In the meantime, as we all know, the rest of MLB's teams aren't doing nothing. They count pitches. The Nationals announced in late February that they'd limit Strasburg to 150 to 160 innings this season. Other pitchers who have had Tommy John surgery, such as Brian Wilson and Kerry Wood, work out of the bullpen to extend the life of their arms. Pitch counts are important to the biomechanics community -- Fleisig and Andrews championed the Little League decision to limit pitch counts nationwide in 2007. But pitch counts alone, they say, can't protect UCLs from poor mechanics.
At best, they prolong the inevitable.
"I've been throwing this way my whole life. I'm not going to try to reinvent the wheel."
-- Nationals pitcher Stephen Strasburg
Tommy John never did work at that car dealership back home in Indiana. His surgeon saved him. But it wasn't only the scalpel that made him -- to this day -- the most successful pitcher following UCL reconstruction.
During rehab, John hooked up with his teammate, Mike Marshall. "The surgery worked for Tommy because I made him put his hand under the baseball," Marshall says. John acknowledges a change in grip. "If you move it to the side, the ball is pointing back when your hands break and you can come up nice and high," says John, who pitched another 14 years, won 164 games and retired at age 46.

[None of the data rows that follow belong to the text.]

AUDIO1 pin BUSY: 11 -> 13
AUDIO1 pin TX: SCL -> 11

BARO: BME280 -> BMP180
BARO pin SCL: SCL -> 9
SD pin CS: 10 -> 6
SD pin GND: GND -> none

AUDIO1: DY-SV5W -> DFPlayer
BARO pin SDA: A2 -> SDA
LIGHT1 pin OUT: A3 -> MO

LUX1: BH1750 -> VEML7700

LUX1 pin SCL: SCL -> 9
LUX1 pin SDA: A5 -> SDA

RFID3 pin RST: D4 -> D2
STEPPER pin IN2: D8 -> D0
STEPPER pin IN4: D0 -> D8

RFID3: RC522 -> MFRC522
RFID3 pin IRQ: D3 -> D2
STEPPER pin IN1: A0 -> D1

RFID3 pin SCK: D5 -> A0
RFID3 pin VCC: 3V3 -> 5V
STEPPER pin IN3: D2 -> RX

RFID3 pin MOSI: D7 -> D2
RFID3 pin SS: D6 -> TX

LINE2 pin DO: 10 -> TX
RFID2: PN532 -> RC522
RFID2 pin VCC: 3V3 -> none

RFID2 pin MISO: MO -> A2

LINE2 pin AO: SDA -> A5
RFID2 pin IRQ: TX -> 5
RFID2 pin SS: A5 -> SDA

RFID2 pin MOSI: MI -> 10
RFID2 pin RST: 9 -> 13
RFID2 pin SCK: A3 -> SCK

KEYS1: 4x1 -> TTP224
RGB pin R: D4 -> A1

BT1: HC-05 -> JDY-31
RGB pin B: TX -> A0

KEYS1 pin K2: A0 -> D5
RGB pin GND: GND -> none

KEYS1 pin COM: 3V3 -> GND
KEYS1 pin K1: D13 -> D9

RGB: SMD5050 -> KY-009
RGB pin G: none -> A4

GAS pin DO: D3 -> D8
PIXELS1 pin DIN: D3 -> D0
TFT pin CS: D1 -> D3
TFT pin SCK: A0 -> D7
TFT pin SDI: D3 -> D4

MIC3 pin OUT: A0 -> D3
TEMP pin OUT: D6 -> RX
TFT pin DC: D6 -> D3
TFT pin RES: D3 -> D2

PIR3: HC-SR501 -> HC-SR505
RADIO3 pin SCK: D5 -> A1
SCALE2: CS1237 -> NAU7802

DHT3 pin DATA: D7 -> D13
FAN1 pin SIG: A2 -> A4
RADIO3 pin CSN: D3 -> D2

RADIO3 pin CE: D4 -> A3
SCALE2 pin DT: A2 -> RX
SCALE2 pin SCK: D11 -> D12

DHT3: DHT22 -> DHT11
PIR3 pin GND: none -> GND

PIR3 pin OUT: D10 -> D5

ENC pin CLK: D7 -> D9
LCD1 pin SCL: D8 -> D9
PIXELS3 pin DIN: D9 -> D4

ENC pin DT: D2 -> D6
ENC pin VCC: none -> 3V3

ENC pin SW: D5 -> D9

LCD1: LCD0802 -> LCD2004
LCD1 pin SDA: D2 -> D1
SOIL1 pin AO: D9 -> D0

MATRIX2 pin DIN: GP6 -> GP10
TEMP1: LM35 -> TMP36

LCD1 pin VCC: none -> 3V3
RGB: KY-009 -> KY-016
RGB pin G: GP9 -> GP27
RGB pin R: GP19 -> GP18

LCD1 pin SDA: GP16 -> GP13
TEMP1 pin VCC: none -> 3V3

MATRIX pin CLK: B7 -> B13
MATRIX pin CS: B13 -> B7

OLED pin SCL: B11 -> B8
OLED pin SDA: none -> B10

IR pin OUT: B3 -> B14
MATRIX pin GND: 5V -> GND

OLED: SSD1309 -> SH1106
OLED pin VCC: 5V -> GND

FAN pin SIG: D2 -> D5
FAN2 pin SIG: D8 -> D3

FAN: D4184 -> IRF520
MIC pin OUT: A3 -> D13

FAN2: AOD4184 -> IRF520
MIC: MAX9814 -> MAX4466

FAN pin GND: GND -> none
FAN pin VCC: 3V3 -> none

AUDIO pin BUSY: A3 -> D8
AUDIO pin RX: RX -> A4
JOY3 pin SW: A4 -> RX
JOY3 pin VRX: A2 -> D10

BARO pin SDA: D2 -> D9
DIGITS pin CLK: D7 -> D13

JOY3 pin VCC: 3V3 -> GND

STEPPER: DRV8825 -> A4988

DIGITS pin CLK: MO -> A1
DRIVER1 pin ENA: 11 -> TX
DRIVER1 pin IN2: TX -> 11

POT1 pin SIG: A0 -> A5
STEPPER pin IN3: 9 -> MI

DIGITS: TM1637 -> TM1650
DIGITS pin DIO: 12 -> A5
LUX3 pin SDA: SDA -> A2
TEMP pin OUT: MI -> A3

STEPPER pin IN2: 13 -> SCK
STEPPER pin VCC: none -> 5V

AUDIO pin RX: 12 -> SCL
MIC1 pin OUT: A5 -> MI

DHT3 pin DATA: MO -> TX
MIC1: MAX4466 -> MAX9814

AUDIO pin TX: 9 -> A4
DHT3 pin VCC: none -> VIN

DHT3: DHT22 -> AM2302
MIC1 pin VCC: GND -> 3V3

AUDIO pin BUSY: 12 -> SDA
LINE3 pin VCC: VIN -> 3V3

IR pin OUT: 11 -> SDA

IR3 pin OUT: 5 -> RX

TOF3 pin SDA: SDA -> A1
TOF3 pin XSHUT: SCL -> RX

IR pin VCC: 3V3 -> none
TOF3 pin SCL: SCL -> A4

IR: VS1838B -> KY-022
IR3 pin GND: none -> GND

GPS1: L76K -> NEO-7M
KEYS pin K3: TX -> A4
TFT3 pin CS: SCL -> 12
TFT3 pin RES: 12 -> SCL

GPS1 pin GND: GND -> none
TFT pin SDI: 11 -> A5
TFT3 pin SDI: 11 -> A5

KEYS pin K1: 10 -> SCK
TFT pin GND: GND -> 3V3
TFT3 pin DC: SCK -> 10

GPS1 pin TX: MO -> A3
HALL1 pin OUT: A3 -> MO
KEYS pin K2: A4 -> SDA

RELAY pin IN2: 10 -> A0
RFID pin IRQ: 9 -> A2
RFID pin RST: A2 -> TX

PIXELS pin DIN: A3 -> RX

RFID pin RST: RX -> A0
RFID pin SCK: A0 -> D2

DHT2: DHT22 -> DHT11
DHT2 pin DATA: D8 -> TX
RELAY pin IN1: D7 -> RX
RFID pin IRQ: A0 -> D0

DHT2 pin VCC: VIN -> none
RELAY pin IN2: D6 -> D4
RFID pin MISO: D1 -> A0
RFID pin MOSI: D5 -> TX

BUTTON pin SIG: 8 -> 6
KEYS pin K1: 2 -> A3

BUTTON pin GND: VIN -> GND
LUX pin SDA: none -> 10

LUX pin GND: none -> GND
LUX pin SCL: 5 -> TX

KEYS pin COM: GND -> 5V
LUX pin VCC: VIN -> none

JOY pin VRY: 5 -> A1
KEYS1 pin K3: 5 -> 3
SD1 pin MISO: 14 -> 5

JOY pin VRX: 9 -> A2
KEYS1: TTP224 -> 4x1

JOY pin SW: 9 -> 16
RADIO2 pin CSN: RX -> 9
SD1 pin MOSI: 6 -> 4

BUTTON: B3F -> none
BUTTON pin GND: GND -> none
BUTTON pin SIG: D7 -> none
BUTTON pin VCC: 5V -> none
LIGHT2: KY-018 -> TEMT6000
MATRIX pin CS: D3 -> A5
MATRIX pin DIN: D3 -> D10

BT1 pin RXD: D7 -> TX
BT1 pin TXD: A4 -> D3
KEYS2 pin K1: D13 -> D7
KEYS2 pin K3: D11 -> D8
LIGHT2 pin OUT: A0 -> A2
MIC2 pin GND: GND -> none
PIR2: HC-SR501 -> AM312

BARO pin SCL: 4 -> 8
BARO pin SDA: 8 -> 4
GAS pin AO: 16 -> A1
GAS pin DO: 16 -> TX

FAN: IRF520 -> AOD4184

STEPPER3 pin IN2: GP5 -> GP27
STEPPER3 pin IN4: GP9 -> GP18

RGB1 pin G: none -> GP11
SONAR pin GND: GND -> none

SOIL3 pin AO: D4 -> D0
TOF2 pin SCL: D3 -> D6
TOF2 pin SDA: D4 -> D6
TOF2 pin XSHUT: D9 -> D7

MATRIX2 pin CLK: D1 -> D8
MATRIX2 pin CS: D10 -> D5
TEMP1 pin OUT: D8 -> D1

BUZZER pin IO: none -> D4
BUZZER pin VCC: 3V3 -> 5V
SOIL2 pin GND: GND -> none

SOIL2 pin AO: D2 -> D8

The Nationals hope that Strasburg, at 23, has an equally long career ahead of him. After all, he's brilliant. Following his yearlong rehab, Strasburg made five starts last September. He pitched 24 innings, with 24 strikeouts, just two walks and a 1.50 ERA. His command was good; 224 of his 328 pitches were strikes, the prettiest of which was a 99 mph, letter-high, 0-and-2 fastball that fanned Marlins slugger Giancarlo Stanton in the top of the first inning on Sept. 17.
But earlier in the game, Nationals TV analyst F.P. Santangelo recalled a one-inning stretch six days earlier when Strasburg was hitting only 92 and 93 on the radar gun, causing some concern inside the Beltway. "He's getting out front, and his arm was dragging," Santangelo said, referring to Strasburg's habitual arm lag, which takes more of a toll when the pitcher tires. Play-by-play man Bob Carpenter piped up a few innings later, relaying what Nationals pitching coach Steve McCatty had told him: "'I don't want to be the one that screws the kid up.'" And then: "He's scared to death every time Strasburg goes to pitch."
He should be. Tommy John surgery isn't nearly as successful the second time.